En Piazzale Roma quedamos con el responsable del hotel para que nos llevase hasta él.
El hotel B&B Exclusive es en realidad un apartamento con 4 habitaciones, 2 baños recién reformados y una sala de estar común donde desayunar. Es el alojamiento más barato que encontramos en Venecia y no podemos estar más contentos con el trato ofrecido. El responsable del hotel nos facilitó mucha información sobre la ciudad: dónde comer, exposiciones gratuitas, los números de vaporetto para visitar las islas…

 
Nada más salir del hotel fiumos a la parada del vaporetto en Piazzale Roma para coger el número 1.  Así recorreríamos el gran canal hasta la parada de Santa Elena, más allá de San Marcos. Desde allí hicimos fotos de la laguna y paseamos hacia el Arsenal. Teníamos hambre y nos sentamos a comer un par de pizzas en el primer restaurante que vimos. Intentamos visitar el Arsenal por dentro pero estaba cerrado, así que seguimos paseando hasta la famosa plaza. Es maravillosa, no nos estraña que esté siempre abarrotada de gente. Los edificios que la rodean son espectaculares: La Basilica, el Palacio Ducal, el Campanille
Las palomas nos sobrevolaban una y otra vez, yendo y viniendo de una esquina de la plaza a la otra, una y otra vez.
Ya que estábamos allí, compramos la entrada a los museos de la plaza San Marcos en el museo Correr para poder entrar al día siguiente al Palacio Ducal sin hacer cola.
Después, callejeamos hasta el puente Rialto, observando mil y un escaparates de máscaras y disfraces de carnaval. Agotados, volvimos en vaporetto hasta el hotel para descansar un poco antes de la cena.

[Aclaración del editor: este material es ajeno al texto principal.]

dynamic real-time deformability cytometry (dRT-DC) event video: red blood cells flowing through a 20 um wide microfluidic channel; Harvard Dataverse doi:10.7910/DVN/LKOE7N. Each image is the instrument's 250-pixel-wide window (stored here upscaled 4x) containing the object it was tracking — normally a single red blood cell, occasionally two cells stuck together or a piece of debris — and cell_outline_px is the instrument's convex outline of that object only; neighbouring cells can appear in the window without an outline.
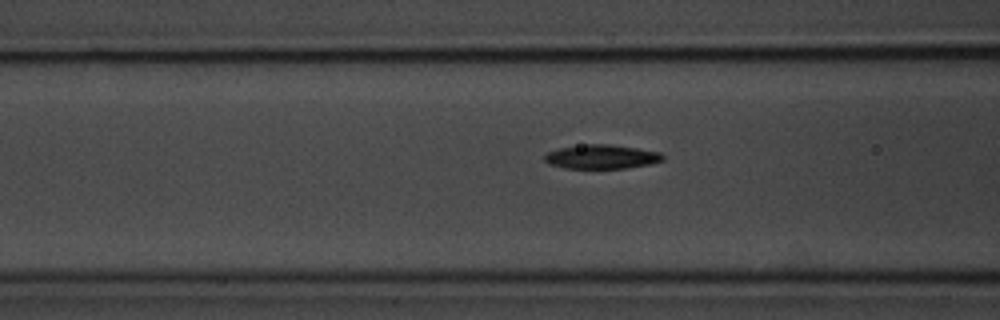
{"species": "common noctule bat (a hibernating species)", "species_latin": "Nyctalus noctula", "temperature_condition": "room temperature", "stored_images_in_passage": 38, "camera_frame_rate_fps": 3000, "um_per_image_px": 0.085, "animal": {"sex": "male", "body_mass_g": 20.1, "forearm_length_mm": 53.5}, "frame": {"image": 1, "passage_image": 13, "time_ms": 4.0, "image_size_px": [1000, 320], "cell_outline_px": [[664, 160], [652, 164], [624, 168], [564, 168], [548, 164], [544, 160], [544, 156], [548, 152], [560, 148], [588, 144], [608, 144], [636, 148], [660, 152], [664, 156]], "centroid_in_image_um": [51.14, 13.33], "position_along_channel_um": 115.5, "area_um2": 16.53}}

Como  nuestro hotel estaba cerca de Santa Marguerita, dimos un paseo hasta allí para probar Pizza al volo, un sitio de pizza para llevar que recomendaban en Tripadvisor.  De camino nos empezó a caer el diluvio universal, así que nos resguardamos (convenientemente) bajo el toldo de la heladería Il Doge. Os recomendamos encarecidamente el helado de la crema Il Doge, de naranja con chocolate. Así nos tomamos el postre antes de la cena y corrimos como locos a coger nuestra pizza para llevar antes que que empezase a jarrear de nuevo.
Nos comimos la pizza bien agusto en la sala común del hotel y entablamos conversación con una chica italiana muy maja.  El día acababa y la primera impresión de Venecia no podría ser mejor.